It suprised me that if I “hacked” BenchmarkTools.DEFAULT_PARAMETERS.samples = 1 !!! it still took long time:

real    0m42,249s
user    0m42,111s
sys     0m0,376s

#18

Looks more like a constant factor improvement to me, so both seem to scale equally (in contrast to the flatter curves of optimized Julia and C++). In fact, I wouldn’t have expected optimized Julia and C++ to scale better on identical algorithms (SIMD should only improve a constant factor), so maybe there are subtle algorithmic differences. Not sure if pre-allocation alone can cause this difference.

Sounds like comparing g++ to LLVM and possibly different compiler options?
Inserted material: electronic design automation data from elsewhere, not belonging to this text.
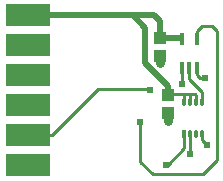
<source format=gtl>
G04 Layer_Physical_Order=1*
G04 Layer_Color=25308*
%FSLAX25Y25*%
%MOIN*%
G70*
G01*
G75*
%ADD10R,0.03937X0.04134*%
%ADD11R,0.01772X0.04331*%
%ADD12O,0.01181X0.02756*%
%ADD13R,0.01181X0.02756*%
%ADD14R,0.15000X0.07600*%
%ADD15C,0.02000*%
%ADD16C,0.01000*%
%ADD17C,0.03000*%
%ADD18C,0.02400*%
D10*
X159100Y461905D02*
D03*
Y456000D02*
D03*
X156700Y480853D02*
D03*
Y474947D02*
D03*
D11*
X163741Y471077D02*
D03*
X166300D02*
D03*
X168859D02*
D03*
Y480723D02*
D03*
X163741D02*
D03*
D12*
X170606Y459630D02*
D03*
X168637D02*
D03*
X166668D02*
D03*
X164700D02*
D03*
X170606Y449000D02*
D03*
X168637D02*
D03*
X166668D02*
D03*
D13*
X164700D02*
D03*
D14*
X112500Y458500D02*
D03*
Y468500D02*
D03*
Y478500D02*
D03*
Y488500D02*
D03*
Y448500D02*
D03*
Y438500D02*
D03*
D15*
X151600Y472500D02*
Y484400D01*
Y472500D02*
X159100Y465000D01*
X156700Y480853D02*
Y486500D01*
X159100Y462800D02*
Y465000D01*
X156700Y480853D02*
X163611D01*
X112500Y488500D02*
X147500D01*
X151600Y484400D01*
X147500Y488500D02*
X154700D01*
X156700Y486500D01*
D16*
X175500Y440100D02*
Y483300D01*
X173800Y485000D02*
X175500Y483300D01*
X170600Y485000D02*
X173800D01*
X168859Y483259D02*
X170600Y485000D01*
X168859Y480723D02*
Y483259D01*
X170900Y435500D02*
X175500Y440100D01*
X154100Y435500D02*
X170900D01*
X120700Y448500D02*
X136000Y463800D01*
X112500Y448500D02*
X120700D01*
X149900Y439700D02*
Y452800D01*
Y439700D02*
X154100Y435500D01*
X163741Y465559D02*
Y471077D01*
X164700Y444100D02*
Y449000D01*
X166668Y442100D02*
Y449000D01*
X159700Y462200D02*
X166668D01*
X168200D01*
X170606Y446795D02*
X172100Y445300D01*
X170606Y446795D02*
Y449000D01*
X169800Y467500D02*
X171600D01*
X166300Y467200D02*
Y471077D01*
Y467200D02*
X170606Y462894D01*
Y459630D02*
Y462894D01*
X168859Y468441D02*
X169800Y467500D01*
X168859Y468441D02*
Y471077D01*
X164700Y459630D02*
Y462100D01*
X166668Y459630D02*
Y462200D01*
X168200D02*
X168637Y461763D01*
Y459630D02*
Y461763D01*
X136000Y463800D02*
X153200D01*
X159100Y438500D02*
X164700Y444100D01*
X158700Y438500D02*
X159100D01*
D17*
Y453100D02*
Y456000D01*
X156700Y472500D02*
Y474947D01*
D18*
X149900Y452800D02*
D03*
X163800Y465500D02*
D03*
X153300Y463700D02*
D03*
X166668Y442100D02*
D03*
X172100Y445300D02*
D03*
X171600Y467500D02*
D03*
X159100Y453100D02*
D03*
X156700Y472500D02*
D03*
X158700Y438500D02*
D03*
M02*

</source>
The only way I can see numba be faster in a single-thread setting.


#19

Or it’s just one of the performance bugs for broadcast on v1.0.


#20

Ah, sorry :confused: it was faster only by “epsilon” so I would rather say that all 3 versions (C++, python-numba and Julia-simd) showed equal (or very comparable) performance.

Julia is comparable with julia-simd-speed.jl which use for cycle:

function f(r, x1, x2, x3, x4, x5, x6, x7, x8)
    @inbounds @simd for i in eachindex(x1)
        r[i] = x1[i] + x2[i]
    end
end